7 Responses to “Announcing the DITA2Wiki open-source project”

  1. [...] Announcing the DITA2Wiki open-source project [...]

  2. Hallo Lisa
    This is a really exciting project. It’s great that you guys have made it open source — good on ya! As an avid Confluence user, I think that the ability to move from DITA to Confluence while preserving community-contributed content is really excellent. It will be even more of a breakthrough when the wiki-to-DITA part is in place too.
    Cheers, Sarah

  3. Me again. I forgot to mention in my previous comment, that I also work at Atlassian (producers of Confluence, as you know ;) ) and I’ll be letting my colleagues about your project.

  4. Hey Sarah,

    Thanks for your comments! I check in on your blog every so often. I’ve been meaning to post an announcement on the Atlassian forum…thanks for spreading the word.
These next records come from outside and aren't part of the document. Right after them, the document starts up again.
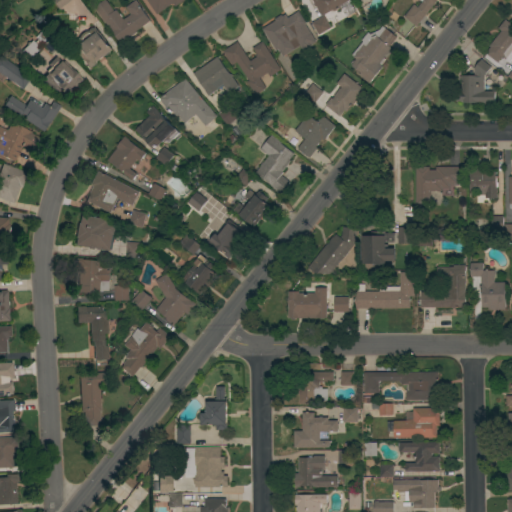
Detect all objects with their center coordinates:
building: (56, 3)
building: (59, 3)
building: (162, 4)
building: (158, 5)
building: (325, 5)
building: (69, 6)
building: (418, 11)
building: (329, 12)
building: (415, 12)
building: (510, 15)
building: (511, 15)
building: (122, 19)
building: (119, 21)
building: (318, 26)
building: (288, 33)
building: (285, 34)
building: (1, 39)
building: (39, 44)
building: (499, 44)
building: (501, 44)
building: (90, 46)
building: (371, 52)
building: (369, 53)
building: (252, 64)
building: (250, 67)
building: (13, 73)
building: (12, 74)
building: (510, 74)
building: (509, 76)
building: (61, 77)
building: (215, 77)
building: (58, 78)
building: (212, 78)
building: (474, 87)
building: (473, 88)
building: (312, 93)
building: (341, 96)
building: (341, 96)
building: (186, 103)
building: (184, 105)
building: (33, 111)
building: (28, 112)
building: (228, 114)
building: (155, 129)
building: (152, 131)
road: (443, 131)
building: (312, 133)
building: (310, 135)
building: (15, 140)
building: (11, 142)
building: (164, 156)
building: (125, 157)
building: (122, 158)
building: (274, 164)
building: (272, 165)
building: (243, 177)
building: (10, 181)
building: (434, 181)
building: (482, 182)
building: (8, 183)
building: (431, 183)
building: (481, 183)
building: (508, 190)
building: (509, 190)
building: (109, 192)
building: (156, 192)
building: (153, 193)
building: (107, 194)
building: (194, 202)
building: (251, 209)
building: (252, 209)
building: (219, 211)
road: (49, 218)
building: (136, 218)
building: (134, 220)
building: (496, 223)
building: (2, 228)
building: (4, 228)
building: (507, 231)
building: (506, 232)
building: (94, 233)
building: (91, 234)
building: (403, 235)
building: (398, 237)
building: (224, 240)
building: (423, 242)
building: (229, 243)
building: (189, 244)
building: (186, 246)
building: (132, 250)
building: (375, 250)
building: (332, 252)
building: (373, 253)
building: (330, 254)
building: (0, 257)
road: (276, 257)
building: (511, 258)
building: (199, 274)
building: (91, 275)
building: (89, 276)
building: (196, 276)
building: (488, 288)
building: (511, 288)
building: (446, 289)
building: (485, 289)
building: (443, 290)
building: (120, 293)
building: (118, 294)
building: (387, 294)
building: (385, 297)
building: (141, 300)
building: (171, 300)
building: (138, 301)
building: (169, 302)
building: (306, 304)
building: (340, 304)
building: (338, 305)
building: (2, 306)
building: (3, 306)
building: (304, 306)
building: (94, 328)
building: (92, 329)
building: (3, 335)
building: (3, 336)
building: (142, 347)
building: (139, 348)
road: (363, 350)
building: (5, 377)
building: (4, 378)
building: (343, 379)
building: (346, 379)
building: (405, 383)
building: (402, 384)
building: (312, 385)
building: (311, 387)
building: (90, 396)
building: (507, 397)
building: (88, 398)
building: (508, 401)
building: (382, 408)
building: (382, 409)
building: (215, 411)
building: (6, 414)
building: (211, 415)
building: (347, 415)
building: (349, 415)
building: (4, 416)
building: (418, 424)
road: (259, 425)
building: (415, 425)
building: (509, 429)
building: (509, 430)
building: (312, 431)
road: (477, 431)
building: (311, 432)
building: (182, 434)
building: (180, 435)
building: (369, 449)
building: (7, 450)
building: (4, 452)
building: (419, 456)
building: (421, 456)
building: (344, 457)
building: (208, 467)
building: (207, 468)
building: (383, 471)
building: (384, 471)
building: (312, 473)
building: (509, 473)
building: (310, 474)
building: (508, 474)
building: (162, 484)
building: (164, 484)
building: (8, 488)
building: (7, 489)
building: (415, 492)
building: (417, 492)
building: (171, 500)
building: (174, 500)
building: (353, 501)
building: (306, 502)
building: (308, 502)
building: (351, 502)
building: (210, 505)
building: (213, 505)
building: (508, 505)
building: (509, 505)
building: (379, 507)
building: (383, 507)
building: (12, 511)
building: (111, 511)
building: (115, 511)
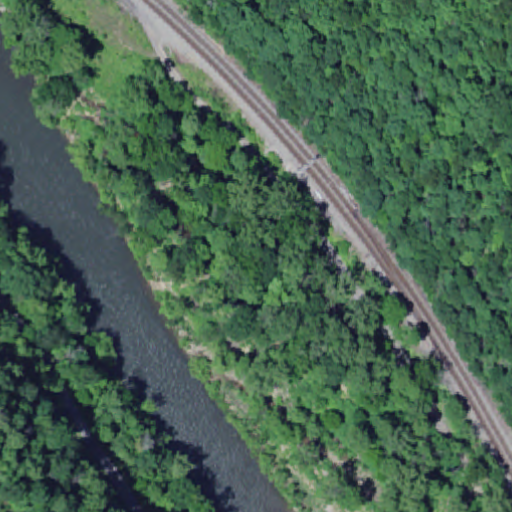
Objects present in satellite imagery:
railway: (352, 216)
road: (323, 243)
river: (122, 324)
road: (69, 407)
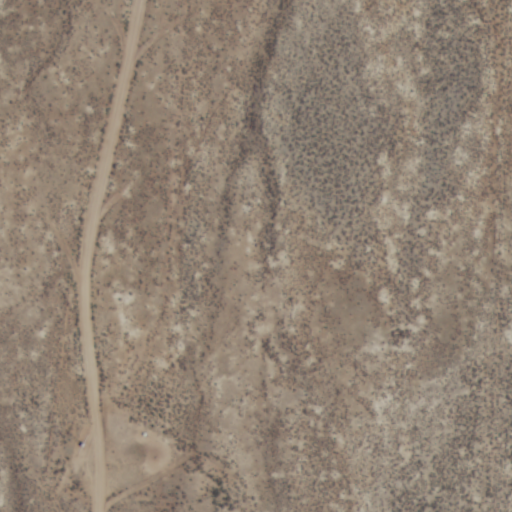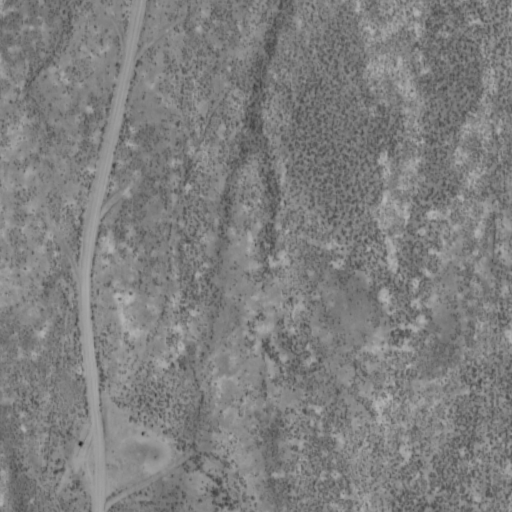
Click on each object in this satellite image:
road: (473, 256)
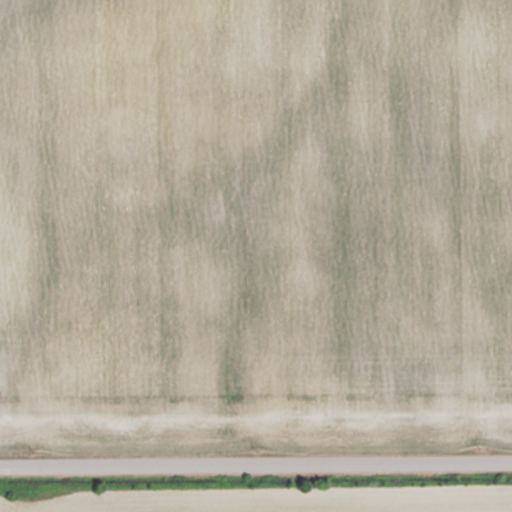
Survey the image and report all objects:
road: (256, 467)
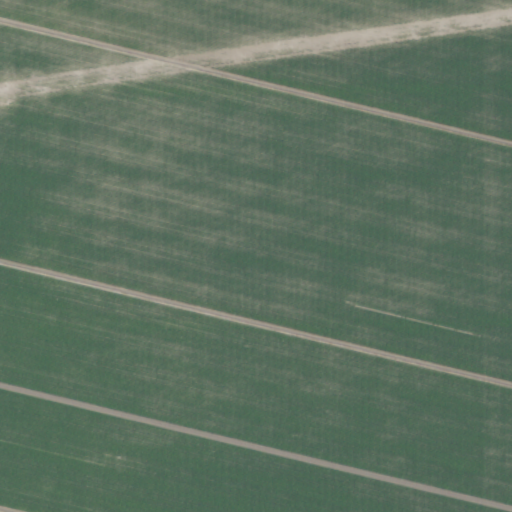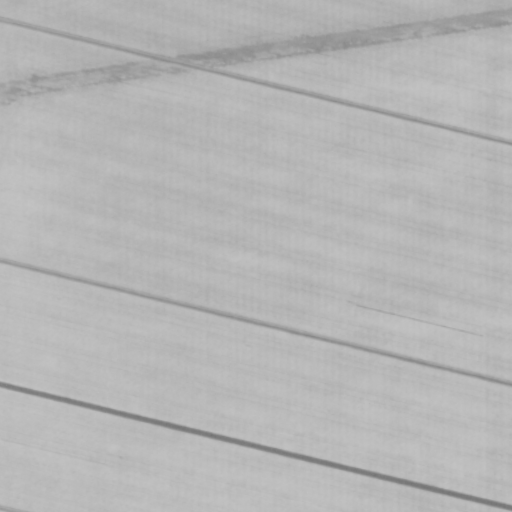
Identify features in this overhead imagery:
crop: (256, 256)
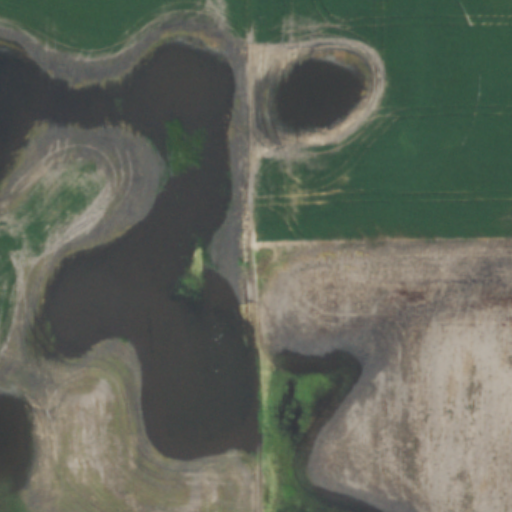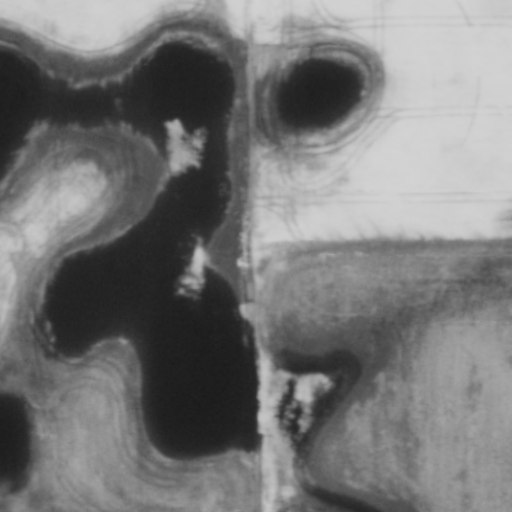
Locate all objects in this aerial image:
road: (256, 256)
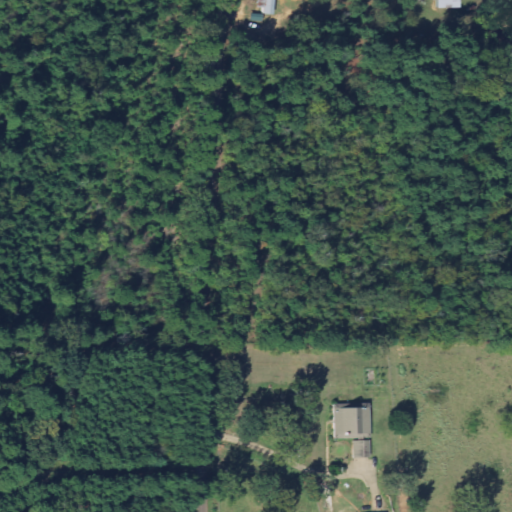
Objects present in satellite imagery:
building: (443, 4)
building: (268, 7)
road: (204, 255)
building: (348, 421)
building: (358, 449)
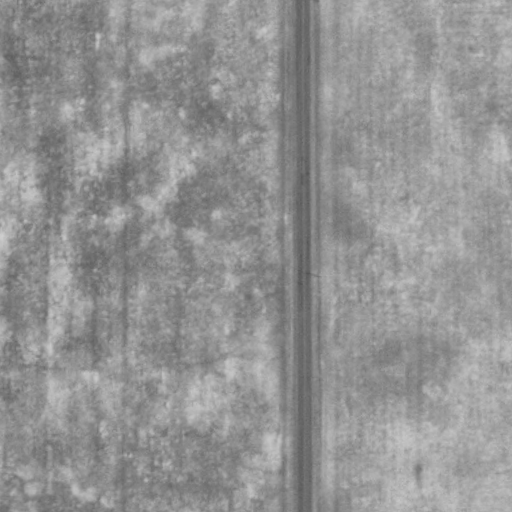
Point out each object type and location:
road: (296, 255)
crop: (413, 256)
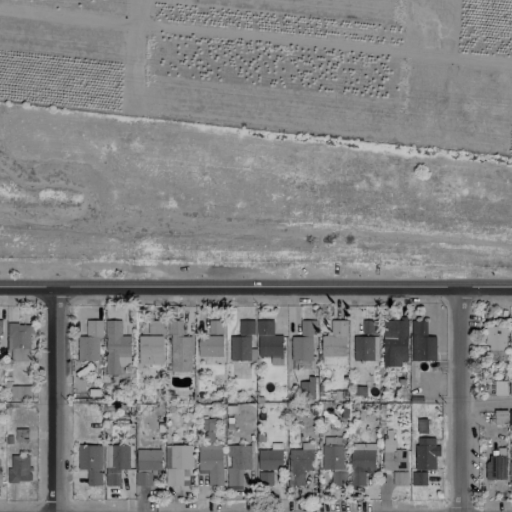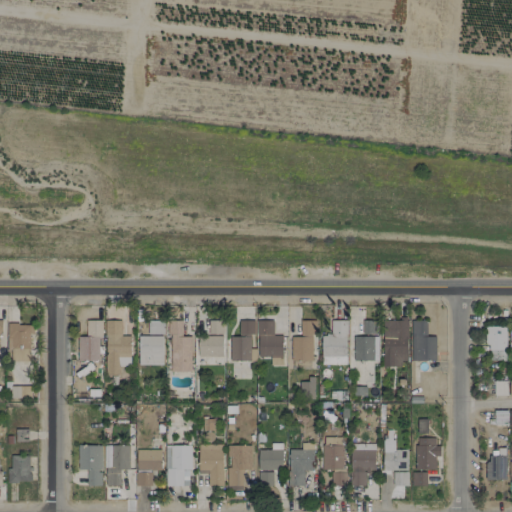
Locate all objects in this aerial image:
road: (255, 293)
building: (369, 327)
building: (495, 337)
building: (334, 340)
building: (511, 340)
building: (18, 341)
building: (89, 342)
building: (242, 342)
building: (269, 342)
building: (303, 342)
building: (394, 342)
building: (421, 342)
building: (151, 344)
building: (210, 345)
building: (115, 347)
building: (179, 348)
building: (364, 348)
building: (495, 354)
building: (499, 387)
building: (510, 387)
building: (306, 388)
road: (456, 401)
road: (53, 404)
road: (484, 404)
building: (421, 426)
building: (20, 435)
building: (425, 452)
building: (393, 456)
building: (331, 457)
building: (269, 459)
building: (89, 462)
building: (114, 462)
building: (210, 463)
building: (236, 464)
building: (361, 464)
building: (146, 465)
building: (177, 465)
building: (299, 465)
building: (510, 465)
building: (495, 467)
building: (18, 468)
building: (264, 478)
building: (399, 478)
building: (417, 478)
    The next goals of the open-source DITA2Wiki Project are adding Confluence-to-DITA support to provide the round trip, and adding support for other wikis. I’m hoping that an avid Confluence user or two will jump on the challenge:)

    Cheers,

    - lisa

  5. I am trying to find out more information (and screen shots) about dita2wiki. Can you post screen shots and/or send me the e-mail address of the best person within Lombardi to communicate with about dita2wiki?

    Thank You,
    Ray

  6. Hi Ray,

    I trust you got my response in your inbox last week. Let me know if not and I will resend.

    Cheers,

    - lisa

  7. Like Ray, I would love to see some screenshots of the wiki. Specifically, I’m interested in how you structured the wiki for the community pages/articles vs. the product documentation pages.